Municipalities, counties or private businesses can contribute the matching funds, Watson said. Although the policy has been in effect about six years, only recently have such partnerships been formed, he added.
"It's kind of the wave of the future," Watson said after a news conference at the Santa Clarita Valley Chamber of Commerce to announce and sign the agreement.
The landscaping work is expected to begin by Sept. 1 and be completed in six months.

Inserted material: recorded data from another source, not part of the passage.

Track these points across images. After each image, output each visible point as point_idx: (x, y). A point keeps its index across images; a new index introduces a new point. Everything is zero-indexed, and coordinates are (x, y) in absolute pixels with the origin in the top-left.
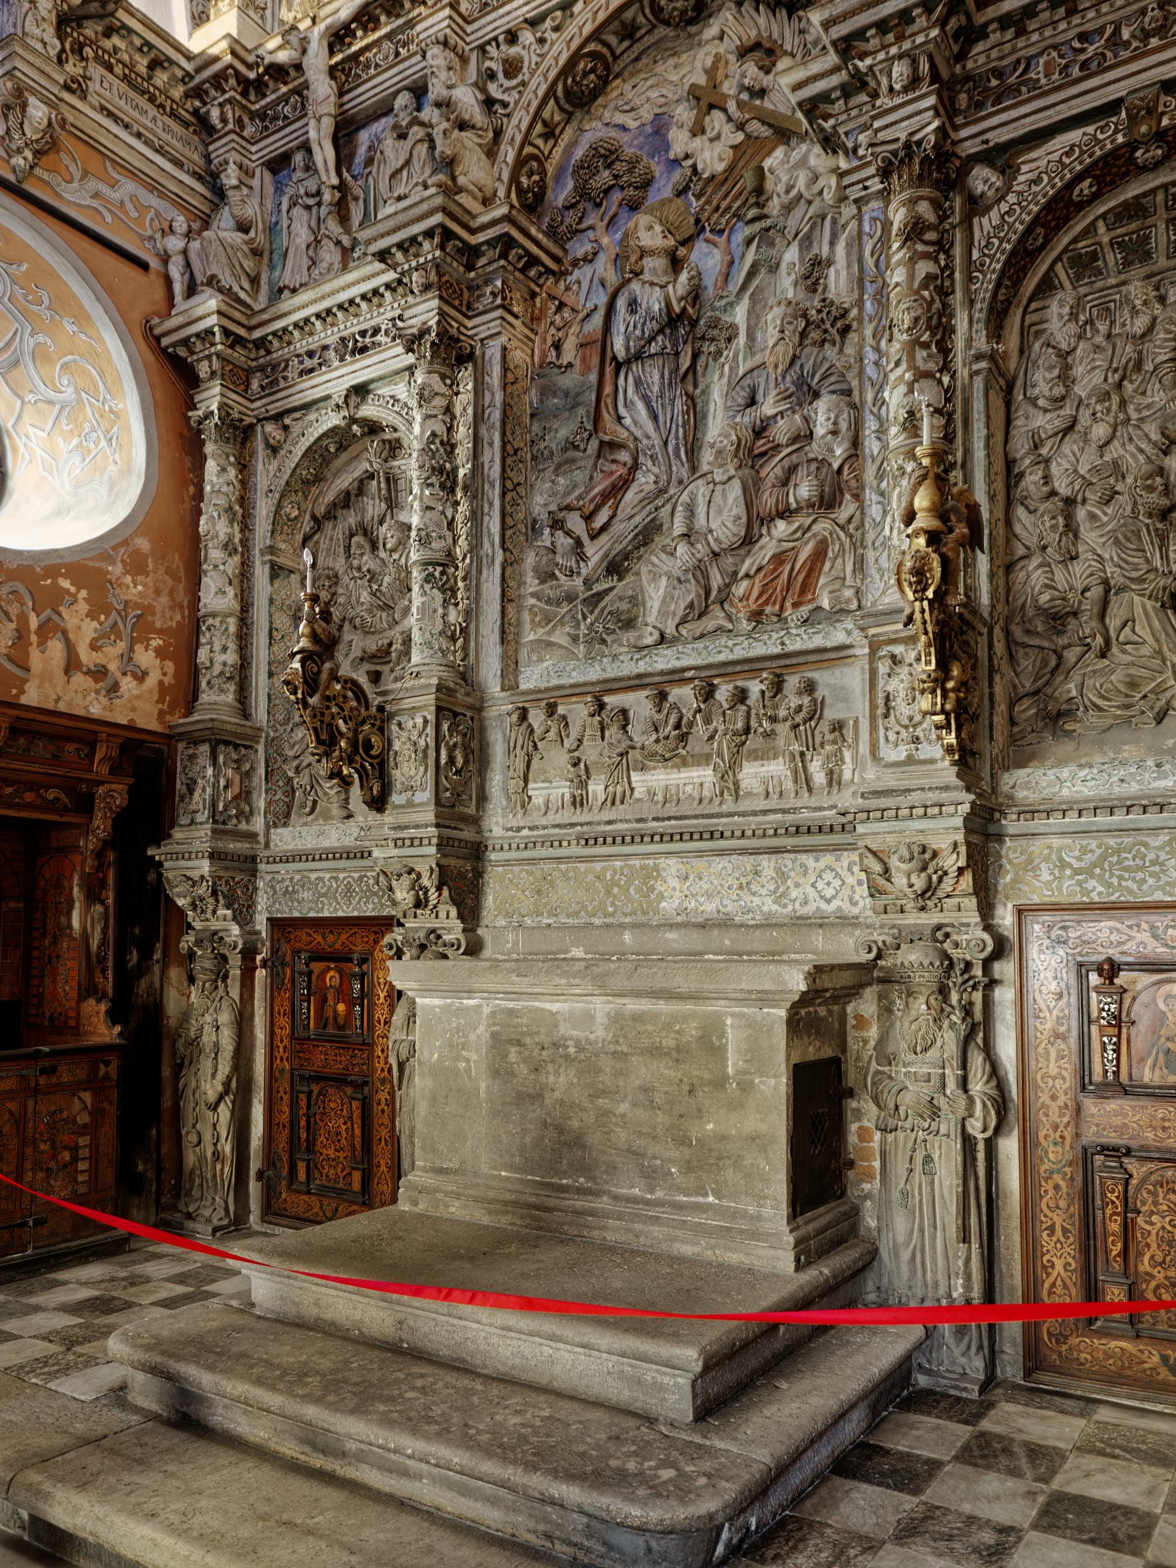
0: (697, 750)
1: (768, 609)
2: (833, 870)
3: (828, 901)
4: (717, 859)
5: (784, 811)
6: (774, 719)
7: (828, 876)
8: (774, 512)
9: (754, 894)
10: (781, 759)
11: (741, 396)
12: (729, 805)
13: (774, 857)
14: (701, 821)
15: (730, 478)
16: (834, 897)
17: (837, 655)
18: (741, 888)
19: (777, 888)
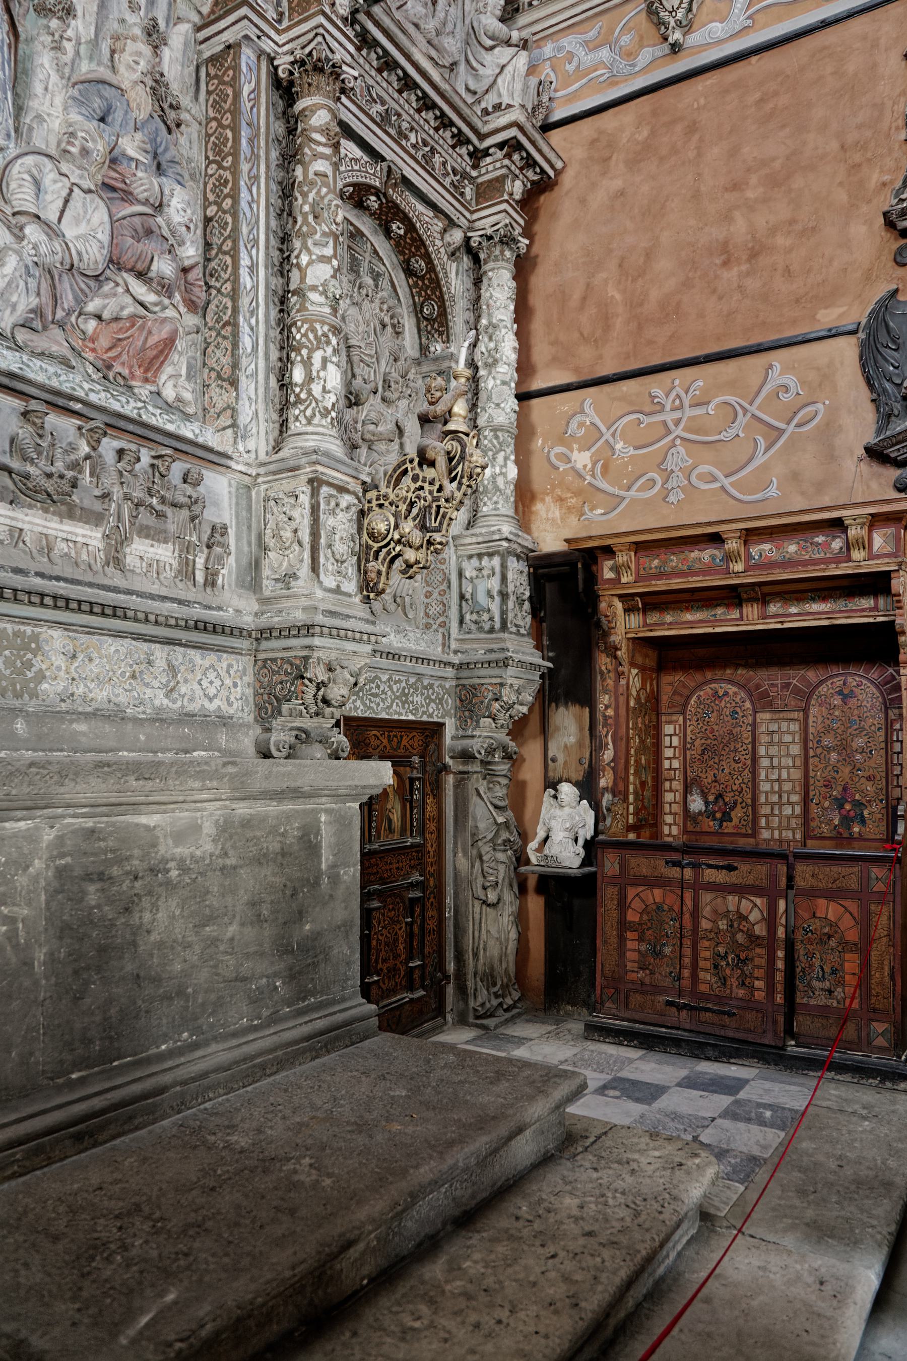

The improvement association hopes eventually to landscape the entire 10-mile stretch of the Golden State Freeway through the Santa Clarita Valley from the Calgrove exit to north of California 126 in Castaic, although it may take 20 years, said Lou Garasi, president-elect of the Santa Clarita Chamber of Commerce. He said no cost estimate is available.
When it is finished, the landscaped stretch will look much like the Simi Valley Freeway between the San Diego and Foothill freeways in the northern San Fernando Valley, said Bill Koval, a Caltrans senior landscape architect.
Automatic irrigation systems will be installed on the landscaped stretches. The trees and shrubbery will be maintained by Caltrans.
Valencia Co., a division of Newhall Land & Farming Co., has residential and commercial developments under way on each side of the freeway, and Dale Poe Development has a 5,400-unit residential development west of the freeway, Garasi said.
The beautification effort was coordinated by state Sen. Ed Davis, a Valencia Republican, who said he became disgusted with "beer cans, bottles, even used condoms" littering the freeway.
"It says 'Golden State Freeway,' " Davis said. "It doesn't look golden. . . . It's a dung pile."
Davis acknowledged that planting trees will not prevent motorists from littering. But, he said, he has also sponsored a bill that would require convicted first-time drunk-driving offenders to choose between spending 48 hours in jail or six days picking up freeway litter. The Senate Judiciary Committee sent the measure to the full Senate on May 5.
Neither sentences of jail time nor of work time are now mandatory for first-time drunk-driving offenders, Davis said.
"I hope to produce a lot more volunteers to clean up highways and freeways," Davis said.